It was a casual Sunday afternoon. I went to the supermarket. I needed sugar.
I got to the plethora of sugar options on the shelf and stared. And stared.
I picked one up. I put it back. I couldn’t bring myself to buy it.
Why? Not because of all the options before me. It’s because I know that all this sugar in front of me isn’t produced in ways I agree with. Sugar production has historically been an industry made possible through exploitation and slavery, and it continues to be that way today. I’ve known that for a while, but that day in the supermarket it made me unable to purchase sugar. But I needed sugar. What to do? Driving across Auckland to the Trade Aid store to purchase Fairtrade sugar doesn’t seem a great ‘sustainable choice’ either. I went home sugarless. But I knew that soon I’d need sugar and be faced with the same dilemma.
More than anything, what surprised me about this sugar-debacle was myself. I’ve always ‘cared’ about ethical and sustainable consumer choices, but often it becomes merely idealist with an I’ll-buy-fair-trade-coffee-if-it’s-in-front-of-me thrown in on the side.
So what’s changed? I’m not exactly sure, though one thing stands out. I discovered I have 36 slaves working for me – in fact, I probably have more. I learned this through a website, slaveryfootprint.org, that analysed my consumer choices and estimated the number of people in forced labour who produce the products I purchase. That hit hard.

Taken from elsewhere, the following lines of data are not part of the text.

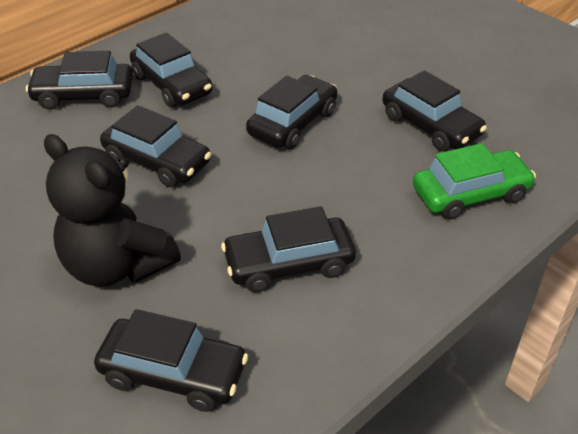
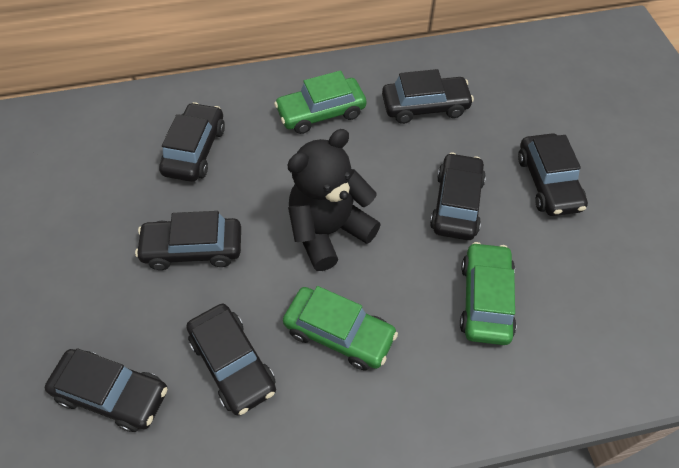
green car: 1 -> 3

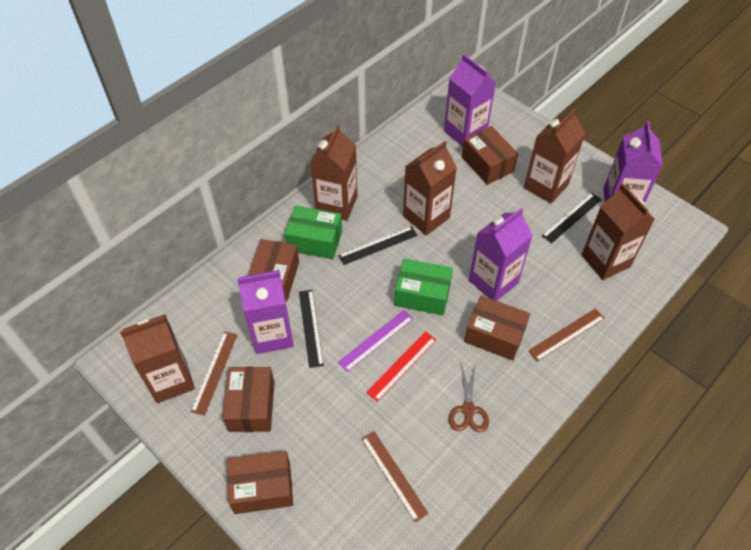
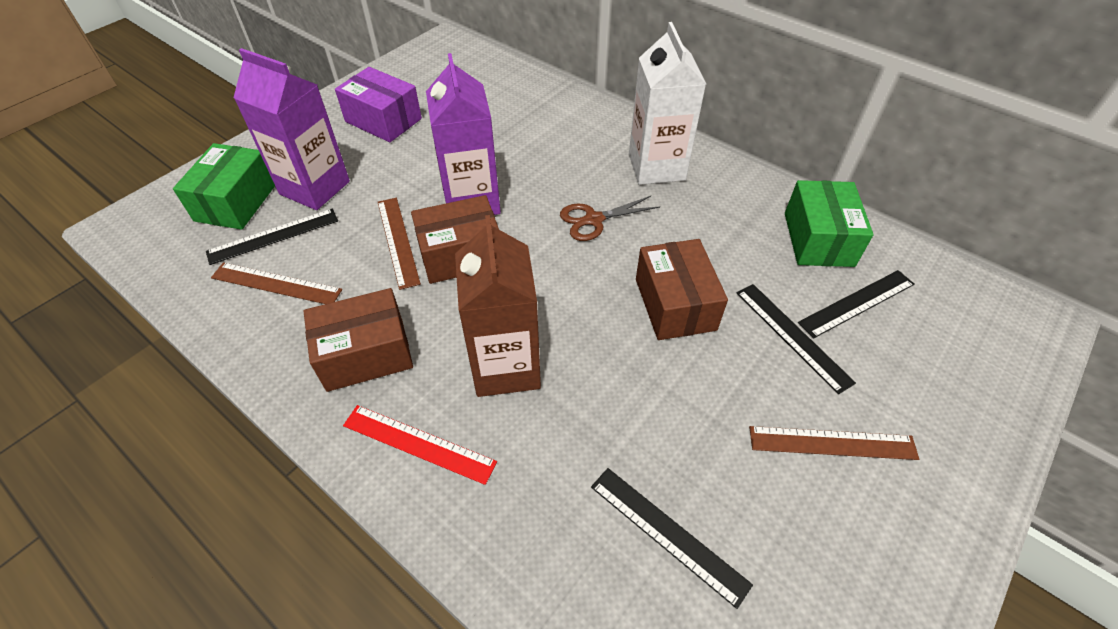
black ruler: 3 -> 4
brown box: 5 -> 3
brown carton: 5 -> 1
purple box: 0 -> 1
purple carton: 4 -> 2
purple ruler: 1 -> 0
white carton: 0 -> 1

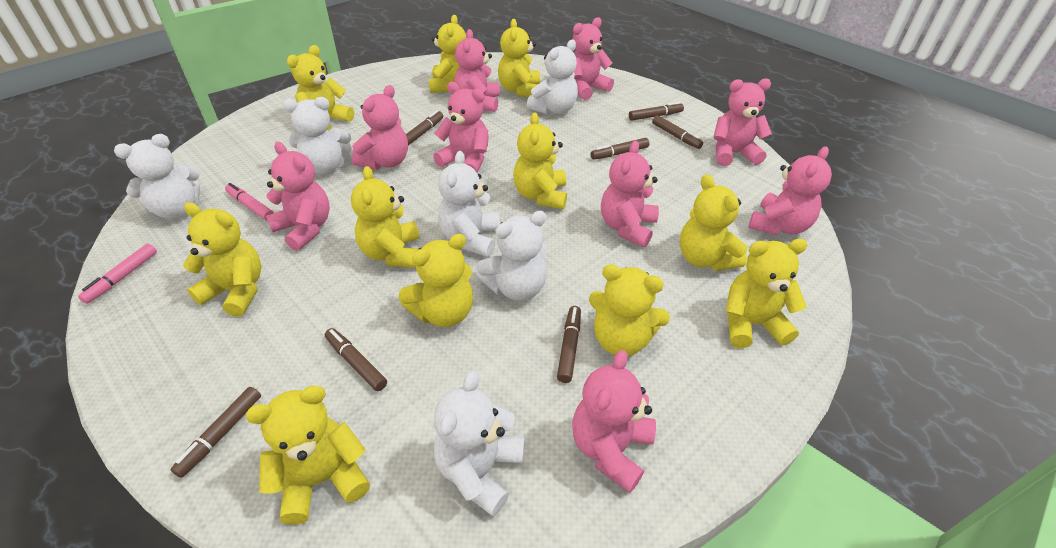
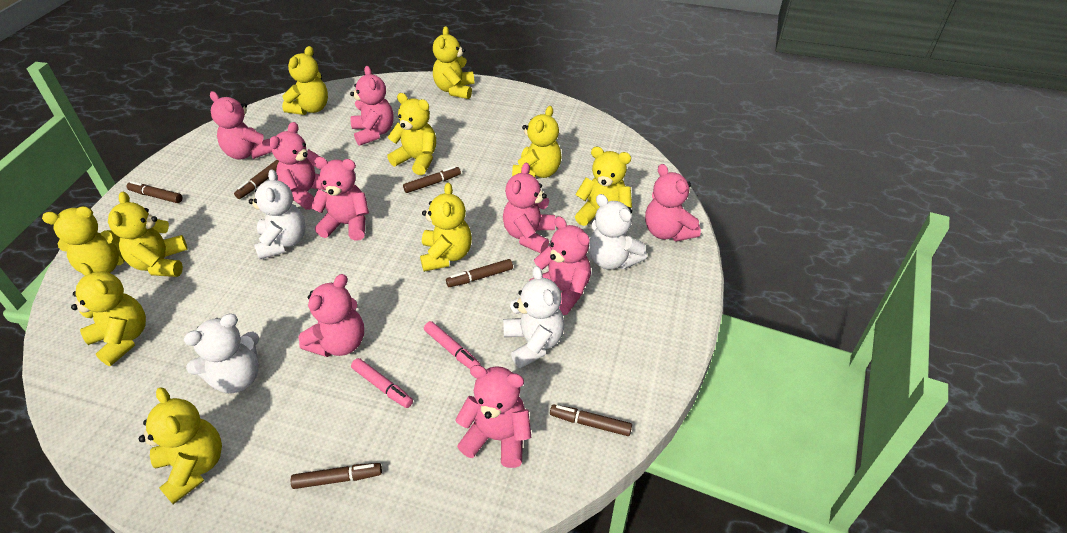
brown marker: 7 -> 6
white teddy bear: 6 -> 4
yellow teddy bear: 11 -> 10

I found out the areas we’re using modern-day slaves to support our consumer lifestyle. I found out not all products labelled ‘free-range’ or ‘fair-trade’ actually are. Many companies have realised there’s money to be made from this ‘fair-trade thing,’ so if they put on the words ‘organic,’ ‘free-range’ or ‘fair-trade’ people feel good and they can hike up the prices – but unless its endorsed by an ethical organisation like Fair Trade (which have standards you have to meet), there’s no guarantees. Not only this, but there are a whole lot more everyday products than I first assumed that perhaps aren’t fairly-traded. Think about it: if you go to a fair-trade store you’ll see all sorts of things other than sugar, coffee, and chocolate. There’s cinnamon, dried papaya, coconut oil, couscous, rice. There’s soap, jewellery, clothing, toys… If these products are fair-trade, it make me wonder: are the products in our supermarkets, clothing stores and toy stores not fair trade and slave-free?
So what does all this mean for me and what does it have to do with my desire to follow God and see his Kingdom come? Deep down I think God’s been doing a bit of stirring – I’m seeing his love for this entire world and creation changing the way I have to live. I’ve found myself unable to ignore this question: “How can I live sustainably and ethically in a way that honours all of God’s creation?”
Don’t get me wrong – I’m a weakling who struggles to do this. It doesn’t come naturally or easy. I’m selfish and buy things that are convenient, not fair. I drive to work. I own a smartphone. I don’t always recycle. The other day I tried not to use plastic bags at the supermarket and then ended up with my arms full of groceries (cos I forgot my reusable bags) – I dropped and broke some items on the pavement. And sometimes the whole thing just makes me feel overwhelmed and I don’t want to care at all!
So I’m still on a journey and I’m learning that daily choices matter. With that in mind, and with a dose of grace, I’m trying to:
- Get informed about products and let that information change my purchases
- Make sacrifices of time and effort, choosing inconvenience for me but fairness for others
- Invite friends to consider their consumer choices and find people who will encourage me to keep trying
- Allow God to break my heart for those trapped in slavery that he cares so deeply for, which involves reading and hearing things that make me uncomfortable and teary
- After making selfish choices, get up the next day and try again
For me, it begins with (and ends with) my Father in heaven, whose Kingdom I want to see come on earth. A Kingdom that’s just, fair, full of compassion and abounding in love, where all people are free, a Kingdom where his people know that Jesus is Lord and that he’s prepared to turn over the tables in the marketplace and not allow greed and consumerism to destroy us.
Are you brave enough to find out how many slaves work for you? www.slaveryfootprint.org
What does God’s Kingdom of justice – where no one is a slave – mean for you?
In what ways do you already live intentionally fair-trade and consumer conscious? What ways do you struggle or have never thought about before?